When an insurance claim is rejected it is best to stay calm and research the reason of the rejection, though this may require a lot of patience, you have a 50% chance of saving thousands of dollars in medical bills.
First of all research why your claim was rejected and ask for an explanation, keeping records of when and whom you spoke to. "Take down notes and get the language down as cleanly as possible," said Stephen Parente, a professor of health finance and insurance at the University of Minnesota. Learn the entire appeal process along with deadlines as a missed deadline can negate your appeal.
At times the cause for rejection can be something as simple as a clerical error, like a wrong code being used for your medical procedure.
This can be clarified with a few calls to your health providers billing office.
Write a letter with all the points clearly highlighted as to why your claim should have been honored. Your doctor can offer his input on this.
A physician can attest as to why the care you needed was medically necessary and all other alternatives had been exhausted. Support the doctor's theory with all medical records - even confidential ones. Try to include articles from medical journals which will add support to your claim. You can use the National Institutes of Health website www.pubmed.gov to search journals around the world.

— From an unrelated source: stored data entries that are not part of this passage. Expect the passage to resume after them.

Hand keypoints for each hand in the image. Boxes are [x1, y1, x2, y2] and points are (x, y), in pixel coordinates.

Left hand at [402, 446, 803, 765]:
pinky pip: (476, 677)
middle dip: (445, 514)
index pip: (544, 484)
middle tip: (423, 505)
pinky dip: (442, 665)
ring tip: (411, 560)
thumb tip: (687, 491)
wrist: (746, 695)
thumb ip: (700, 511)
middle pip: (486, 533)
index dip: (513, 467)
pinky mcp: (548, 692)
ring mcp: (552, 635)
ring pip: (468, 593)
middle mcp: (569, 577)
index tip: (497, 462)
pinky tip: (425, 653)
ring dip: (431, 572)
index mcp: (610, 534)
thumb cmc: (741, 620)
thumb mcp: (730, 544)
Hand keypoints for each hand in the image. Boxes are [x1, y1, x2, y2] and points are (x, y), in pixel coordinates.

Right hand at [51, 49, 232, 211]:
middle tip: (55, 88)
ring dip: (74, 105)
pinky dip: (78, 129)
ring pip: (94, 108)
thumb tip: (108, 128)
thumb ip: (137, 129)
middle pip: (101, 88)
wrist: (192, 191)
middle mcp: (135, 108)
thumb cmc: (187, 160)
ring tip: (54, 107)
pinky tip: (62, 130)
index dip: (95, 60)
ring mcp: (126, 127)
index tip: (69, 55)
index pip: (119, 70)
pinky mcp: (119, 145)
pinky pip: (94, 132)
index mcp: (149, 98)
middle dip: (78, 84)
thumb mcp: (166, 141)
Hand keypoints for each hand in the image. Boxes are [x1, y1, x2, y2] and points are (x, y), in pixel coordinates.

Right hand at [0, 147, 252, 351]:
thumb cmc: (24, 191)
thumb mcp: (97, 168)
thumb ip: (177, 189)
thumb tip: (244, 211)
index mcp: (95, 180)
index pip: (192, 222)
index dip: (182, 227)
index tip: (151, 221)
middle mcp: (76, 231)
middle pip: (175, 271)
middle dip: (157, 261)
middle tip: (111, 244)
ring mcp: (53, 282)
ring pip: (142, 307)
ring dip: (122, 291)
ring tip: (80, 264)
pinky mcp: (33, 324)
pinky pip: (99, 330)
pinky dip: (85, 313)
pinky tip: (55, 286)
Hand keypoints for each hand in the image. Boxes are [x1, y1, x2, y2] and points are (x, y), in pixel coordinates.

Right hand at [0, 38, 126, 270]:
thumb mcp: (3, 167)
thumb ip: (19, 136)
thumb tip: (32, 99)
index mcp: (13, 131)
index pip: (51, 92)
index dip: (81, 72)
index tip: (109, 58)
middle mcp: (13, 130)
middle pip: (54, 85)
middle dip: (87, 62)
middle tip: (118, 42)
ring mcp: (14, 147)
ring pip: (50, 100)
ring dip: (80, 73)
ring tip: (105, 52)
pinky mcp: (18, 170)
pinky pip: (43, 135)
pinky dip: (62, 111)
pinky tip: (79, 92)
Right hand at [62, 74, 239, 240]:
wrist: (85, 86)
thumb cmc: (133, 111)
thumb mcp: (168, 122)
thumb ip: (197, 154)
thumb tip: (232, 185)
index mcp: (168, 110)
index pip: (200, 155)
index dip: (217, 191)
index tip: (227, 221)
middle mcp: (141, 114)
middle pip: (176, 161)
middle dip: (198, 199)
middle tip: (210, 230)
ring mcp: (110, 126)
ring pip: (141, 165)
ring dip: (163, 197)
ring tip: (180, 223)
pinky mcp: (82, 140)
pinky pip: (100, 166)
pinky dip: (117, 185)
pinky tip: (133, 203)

The insurer's reasons for denying your claim have to be directly addressed - this is important. All correspondence should be sent by certified mail so that you can document the dates and deadlines which can prove or lose your claim.
Do not give up, be persistent. The insurer may allow a peer-to-peer review in which your doctor can meet the physician appointed by the insurer.
Some people with employer sponsored health insurance can ask the company for help. Large companies with more than 200 workers usually pay the medical bills and insurers are hired to manage their plans.
When the employer refuses to overturn the insurer's decision, it is important for companies to be brought into the appeals conversation so they can consider making coverage adjustments over time.
The human resources department can check to see if your coverage is self-funded help you understand the procedure for an appeal.
Some states offer consumer assistance programs, and your insurer should provide you with contact information for the program in your state.
Help is also available from nonprofit agencies like Patient Advocate Foundation and The Jennifer Jaff Center, which can assist with appeals in cases involving chronic, life-threatening or debilitating illnesses.